■ **The problem**:
Count how many lines in the following data hold the word "marked". Your answer is the number and nothing else.

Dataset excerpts

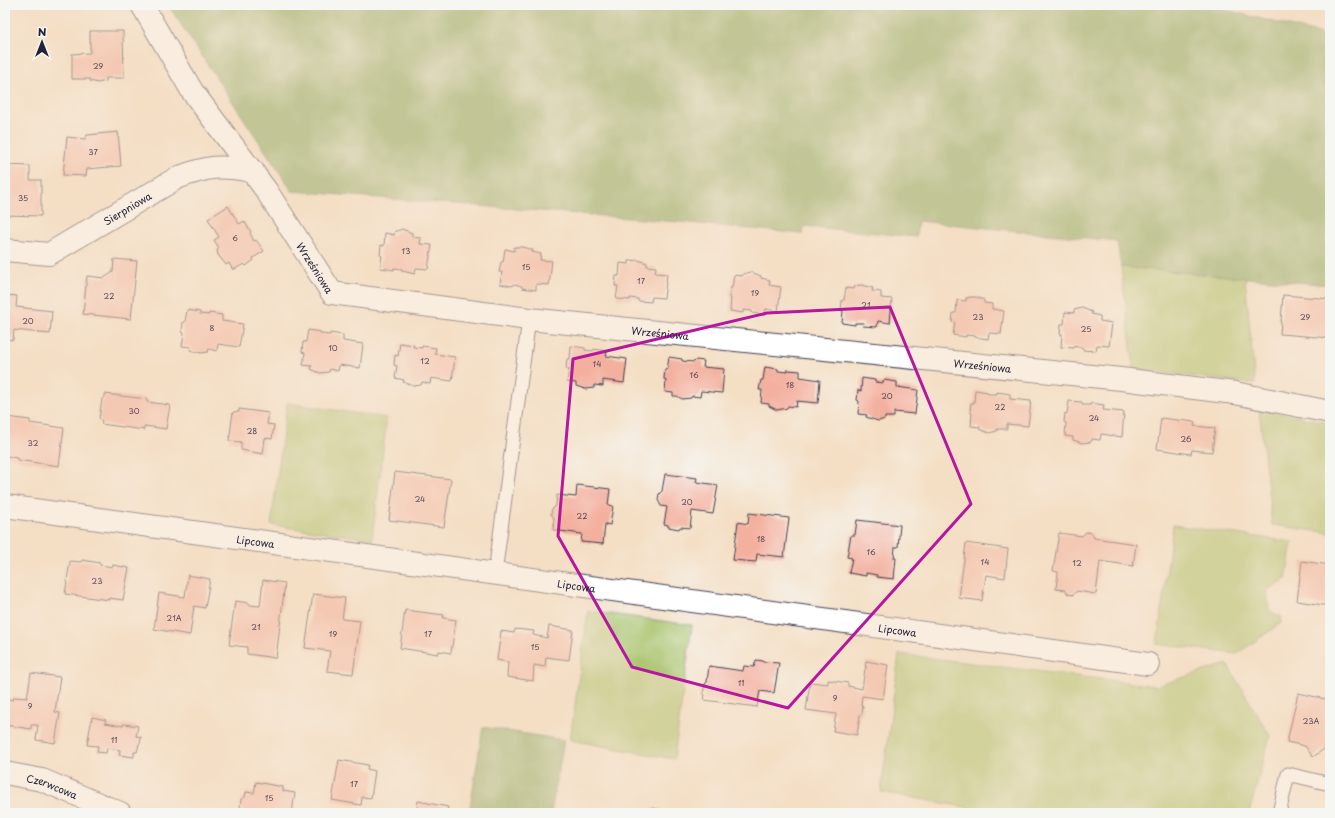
<svg xmlns="http://www.w3.org/2000/svg" width="1335" height="818" font-family="'Playpen Sans',sans-serif">
<style>
.green{fill:#a8c36a;stroke:#657252}
.forest{fill:#86a95e;stroke:#54664c}
.building{fill:#f4b09f}
.lines{fill:none;stroke-linecap:round;stroke-linejoin:round}
.service-casing{stroke:#423e50;stroke-width:15}
.minor-casing{stroke:#423e50;stroke-width:24}
.service{stroke:#fff;stroke-width:13}
.minor{stroke:#fff;stroke-width:22}
.marked{fill:none;stroke:#b5179e;stroke-width:3;stroke-linejoin:round}
.labels{text-anchor:middle;dominant-baseline:central;stroke-width:4;stroke-linejoin:round;paint-order:stroke}
.number-label{font-size:8px;fill:#564654}
.street-label{font-size:10px;fill:#22223b;stroke:#f6f6f2}
</style>
<rect width="100%" height="100%" fill="#f6f6f2"/>
<filter id="ink" filterUnits="userSpaceOnUse"><feTurbulence type="fractalNoise" baseFrequency=".025" numOctaves="2"/><feDisplacementMap in="SourceGraphic" scale="8" xChannelSelector="R" yChannelSelector="G"/><feConvolveMatrix kernelMatrix="1 2 1 2 8 2 1 2 1" color-interpolation-filters="sRGB"/></filter>
<filter id="wash" filterUnits="userSpaceOnUse"><feTurbulence type="fractalNoise" baseFrequency=".012" numOctaves="4" result="noise"/><feDisplacementMap in="SourceGraphic" scale="16" xChannelSelector="R" yChannelSelector="G"/><feGaussianBlur stdDeviation="0.9" result="paint"/><feColorMatrix in="noise" values="0 0 0 0 0 0 0 0 0 0 0 0 0 0 0 0 0 1.4 0 .05"/><feComposite in="paint" operator="in"/></filter>
<g filter="url(#wash)">
<rect width="100%" height="100%" fill="#f4dfc4"/>
<g class="green">
<polygon points="1121,267 1245,277 1255,384 1134,369"/>
<polygon points="287,403 387,418 372,539 271,525"/>
<polygon points="1259,409 1330,423 1330,533 1272,525"/>
<polygon points="1173,525 1292,542 1286,579 1267,590 1269,611 1282,617 1281,623 1237,654 1157,644"/>
<polygon points="588,611 692,625 674,759 570,740"/>
<polygon points="899,654 1156,686 1227,664 1270,736 1249,813 999,813 881,792"/>
</g>
<g class="forest">
<polygon points="168,5 1206,5 1330,36 1330,285 1121,267 1117,241 918,221 916,237 804,226 803,234 690,223 292,191"/>
<polygon points="483,727 564,740 551,813 469,813"/>
</g>
<g id="blocks">
<g class="building">
<polygon points="90,31 123,31 124,78 106,78 106,81 98,83 90,81 90,79 72,79 72,54 90,53"/>
<polygon points="118,132 121,166 87,169 86,176 63,175 67,137 85,139 87,135"/>
<polygon points="5,165 30,166 30,180 41,180 41,216 5,215"/>
<polygon points="228,206 239,224 244,221 251,232 250,233 254,241 256,240 264,251 253,258 254,260 246,266 244,264 233,270 229,263 226,265 218,255 217,250 219,248 214,240 219,237 208,219"/>
<polygon points="402,229 412,233 412,237 421,238 420,244 432,245 428,269 416,268 415,274 402,271 402,269 394,268 394,270 380,268 382,256 380,255 381,245 384,246 385,233 394,235 395,231 397,231"/>
<polygon points="514,247 522,247 533,250 532,252 541,254 540,260 552,261 549,285 536,284 536,290 522,288 522,286 514,284 513,286 500,284 502,272 499,272 501,262 503,262 505,249 514,251"/>
<polygon points="114,259 137,261 131,319 83,314 87,276 104,278 113,272"/>
<polygon points="638,260 647,263 647,266 656,267 655,273 667,274 664,298 652,297 651,302 638,301 638,299 630,298 630,300 616,299 618,286 615,286 616,276 619,276 620,263 629,264 629,261"/>
<polygon points="751,272 761,276 761,278 770,280 769,285 781,287 778,311 766,309 765,315 752,313 752,311 743,310 743,313 730,311 731,298 729,298 730,288 732,288 734,275 742,276 743,274"/>
<polygon points="861,285 873,288 872,291 881,292 881,298 892,299 890,323 878,321 877,327 863,326 864,323 855,323 855,325 842,323 843,311 841,310 842,300 844,300 846,288 854,289 855,286"/>
<polygon points="5,295 17,296 16,307 52,311 50,334 14,330 13,340 5,339"/>
<polygon points="1283,295 1330,299 1330,338 1280,334"/>
<polygon points="971,297 976,297 984,300 984,303 992,304 992,309 1004,311 1001,334 989,333 988,339 975,337 975,336 966,335 966,337 953,335 955,323 952,322 953,313 956,313 957,300 966,301 966,298"/>
<polygon points="1082,308 1092,312 1091,314 1100,316 1100,321 1112,323 1109,346 1097,345 1096,351 1083,350 1083,348 1074,346 1074,348 1061,347 1062,334 1060,334 1061,324 1064,324 1065,312 1074,313 1074,310"/>
<polygon points="187,310 200,312 200,314 209,315 209,313 222,315 222,321 243,324 239,347 218,344 217,351 209,349 208,352 201,353 190,350 191,347 182,346 184,333 182,332 183,322 185,322"/>
<polygon points="308,330 321,332 321,334 330,335 330,333 343,335 343,341 363,344 360,368 339,365 338,371 330,369 329,372 320,373 311,369 312,366 303,365 305,353 302,352 303,342 306,342"/>
<polygon points="400,343 414,345 413,347 422,348 422,346 436,348 435,354 455,357 452,381 431,378 430,384 422,382 421,385 414,386 403,382 404,380 395,378 397,366 394,365 395,355 398,356"/>
<polygon points="571,346 585,348 585,350 593,351 594,349 607,351 606,356 627,359 624,383 603,380 603,386 594,385 594,388 585,389 576,386 576,383 567,382 569,369 566,369 567,359 570,359"/>
<polygon points="669,357 682,359 682,361 694,362 696,360 704,361 703,367 724,369 722,393 701,391 700,397 692,396 691,398 682,399 677,396 673,396 673,393 665,392 666,380 664,379 665,369 667,370"/>
<polygon points="765,367 778,369 778,371 787,372 787,370 800,371 800,377 820,380 818,403 797,401 796,407 788,406 787,408 777,410 769,406 769,404 761,403 762,390 759,390 761,380 763,380"/>
<polygon points="862,378 875,380 875,382 883,383 884,380 897,382 897,387 918,390 915,414 894,412 894,417 885,417 885,419 878,421 866,417 867,415 858,414 859,401 857,400 858,390 861,391"/>
<polygon points="975,390 988,392 988,394 997,394 997,392 1010,394 1010,399 1031,401 1028,426 1007,424 1007,429 997,429 997,431 989,433 979,429 980,427 971,426 972,413 970,412 971,403 974,403"/>
<polygon points="105,394 147,399 147,402 170,405 166,429 144,426 144,430 101,424 102,421 99,418 102,399 105,397"/>
<polygon points="1069,401 1082,402 1082,405 1090,405 1091,403 1104,405 1103,410 1124,412 1122,437 1101,434 1100,440 1092,439 1091,442 1082,443 1073,440 1073,437 1065,436 1066,423 1064,422 1065,413 1067,414"/>
<polygon points="239,409 269,413 267,424 274,425 272,439 265,438 263,454 241,450 241,442 229,441 233,412 239,412"/>
<polygon points="7,417 30,420 30,423 64,428 59,466 17,460 17,458 5,456 5,429"/>
<polygon points="1161,418 1195,422 1194,426 1215,428 1212,452 1192,450 1191,454 1157,449"/>
<polygon points="395,472 451,479 444,527 389,520"/>
<polygon points="665,474 697,478 696,482 718,485 713,514 692,511 690,528 680,527 679,529 668,527 668,525 664,524 667,507 661,506 658,500 659,494 662,491"/>
<polygon points="577,485 610,489 608,505 613,506 610,525 605,524 603,544 581,542 582,534 553,530 554,518 551,514 552,509 556,506 557,495 576,497"/>
<polygon points="749,513 789,518 784,557 757,554 756,562 733,560 738,522 748,524"/>
<polygon points="857,520 900,525 898,547 895,547 894,558 896,558 894,579 877,577 877,575 866,573 866,576 849,573 852,558 847,557 851,535 855,535"/>
<polygon points="1086,532 1092,533 1094,538 1136,544 1133,566 1100,561 1096,594 1077,591 1073,595 1068,594 1065,590 1056,589 1058,572 1053,571 1059,533 1082,536"/>
<polygon points="966,543 1008,549 1005,578 986,575 982,601 959,598"/>
<polygon points="82,560 100,563 100,565 113,567 113,565 129,568 123,600 109,598 109,600 65,594 70,561 82,562"/>
<polygon points="1302,561 1330,565 1330,606 1297,601"/>
<polygon points="188,575 210,579 205,608 194,606 190,635 154,629 159,593 185,597"/>
<polygon points="263,580 285,583 276,658 247,654 247,647 229,645 235,601 249,603 249,605 260,606"/>
<polygon points="313,594 345,598 342,619 360,621 353,674 327,671 330,651 305,648"/>
<polygon points="405,610 444,615 443,618 456,620 451,653 439,651 438,654 400,648"/>
<polygon points="549,626 573,630 569,660 546,657 545,667 534,665 533,681 507,677 508,662 497,660 501,631 514,633 515,629 534,631 533,635 547,638"/>
<polygon points="756,660 763,661 763,662 779,663 774,693 760,691 757,707 704,700 705,695 703,693 705,684 707,682 709,666 743,671 744,666 754,667"/>
<polygon points="866,661 888,665 883,699 862,696 861,705 863,707 862,713 860,715 857,735 833,731 836,714 806,710 810,682 828,684 828,680 848,683 848,686 862,689 865,669 867,667 865,667"/>
<polygon points="31,673 60,677 55,712 60,713 55,743 36,740 38,725 31,725 31,729 5,725 5,698 13,700 14,697 27,698"/>
<polygon points="1298,693 1330,700 1330,750 1324,749 1313,757 1305,746 1287,742"/>
<polygon points="92,717 106,720 105,723 123,726 123,724 138,726 136,736 141,737 140,744 139,744 137,752 134,752 134,757 119,755 120,750 107,748 106,753 97,752 98,746 87,745"/>
<polygon points="339,760 368,765 367,769 375,771 371,798 362,797 361,805 332,800"/>
<polygon points="256,782 283,787 283,791 295,793 292,813 242,813 243,810 240,806 241,799 245,797 246,792 254,793"/>
<polygon points="418,801 448,807 447,811 455,813 416,813"/>
<polygon points="652,808 674,812 673,813 651,813"/>
</g>
</g>
</g>
<g filter="url(#ink)">
<use href="#blocks" fill-opacity="0" stroke="#423e50" stroke-width="1"/>
<g class="lines">
<g class="service-casing">
<g id="service">
<polyline points="495,573 529,319"/>
<polyline points="1279,813 1288,774 1330,784"/>
</g>
</g>
<g class="minor-casing">
<g id="minor">
<path id="s1" d="M142,5L192,91L266,190L332,293L529,319L1121,379L1235,393L1330,412"/>
<path id="s2" d="M5,250L49,254L177,178C208,166 220,165 253,171"/>
<path id="s3" d="M5,506L1148,664"/>
<path id="s4" d="M5,773L42,780L120,813"/>
</g>
</g>
<use href="#service" class="service"/>
<use href="#minor" class="minor"/>
</g>
</g>
<path d="M0 0H1335V818H0ZM890,307L971,504L788,708L632,667L558,536L573,359L767,313Z" fill="#f4dfc4" fill-opacity=".55" fill-rule="evenodd"/>
<path class="marked" d="M890,307L971,504L788,708L632,667L558,536L573,359L767,313Z"/>
<g class="labels">
<g class="number-label">
<text x="98" y="66">29</text>
<text x="93" y="152">37</text>
<text x="23" y="198">35</text>
<text x="235" y="238">6</text>
<text x="406" y="251">13</text>
<text x="526" y="267">15</text>
<text x="641" y="281">17</text>
<text x="755" y="293">19</text>
<text x="109" y="296">22</text>
<text x="866" y="305">21</text>
<text x="978" y="317">23</text>
<text x="1305" y="317">29</text>
<text x="28" y="321">20</text>
<text x="212" y="328">8</text>
<text x="1086" y="329">25</text>
<text x="333" y="348">10</text>
<text x="425" y="361">12</text>
<text x="597" y="364">14</text>
<text x="694" y="375">16</text>
<text x="790" y="385">18</text>
<text x="887" y="396">20</text>
<text x="1000" y="407">22</text>
<text x="134" y="411">30</text>
<text x="1094" y="418">24</text>
<text x="252" y="431">28</text>
<text x="1186" y="439">26</text>
<text x="33" y="443">32</text>
<text x="420" y="499">24</text>
<text x="687" y="502">20</text>
<text x="582" y="516">22</text>
<text x="761" y="539">18</text>
<text x="871" y="552">16</text>
<text x="985" y="562">14</text>
<text x="1077" y="563">12</text>
<text x="97" y="581">23</text>
<text x="174" y="618">21A</text>
<text x="256" y="627">21</text>
<text x="333" y="634">19</text>
<text x="428" y="634">17</text>
<text x="535" y="647">15</text>
<text x="741" y="683">11</text>
<text x="835" y="698">9</text>
<text x="30" y="706">9</text>
<text x="1311" y="721">23A</text>
<text x="114" y="740">11</text>
<text x="354" y="784">17</text>
<text x="269" y="798">15</text>
</g>
<g class="street-label">
<text stroke="none"><textPath href="#s2" startOffset="135">Sierpniowa</textPath></text>
<text stroke="none"><textPath href="#s1" startOffset="315">Wrześniowa</textPath></text>
<text stroke="none"><textPath href="#s1" startOffset="676">Wrześniowa</textPath></text>
<text stroke="none"><textPath href="#s1" startOffset="1000">Wrześniowa</textPath></text>
<text stroke="none"><textPath href="#s3" startOffset="253">Lipcowa</textPath></text>
<text stroke="none"><textPath href="#s3" startOffset="577">Lipcowa</textPath></text>
<text stroke="none"><textPath href="#s3" startOffset="901">Lipcowa</textPath></text>
<text stroke="none"><textPath href="#s4" startOffset="49">Czerwcowa</textPath></text>
</g>
</g>
<rect width="1335" height="818" fill="none" stroke="#f6f6f2" stroke-width="20"/>
<g transform="translate(42 42)" stroke="#f6f6f2" stroke-width="3" paint-order="stroke">
<path d="M0-3L7 15L0 10L-7 15Z" fill="#22223b"/>
<text y="-6" font-size="11" font-weight="bold" text-anchor="middle" fill="#22223b">N</text>
</g>
</svg>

■ **Response**:
2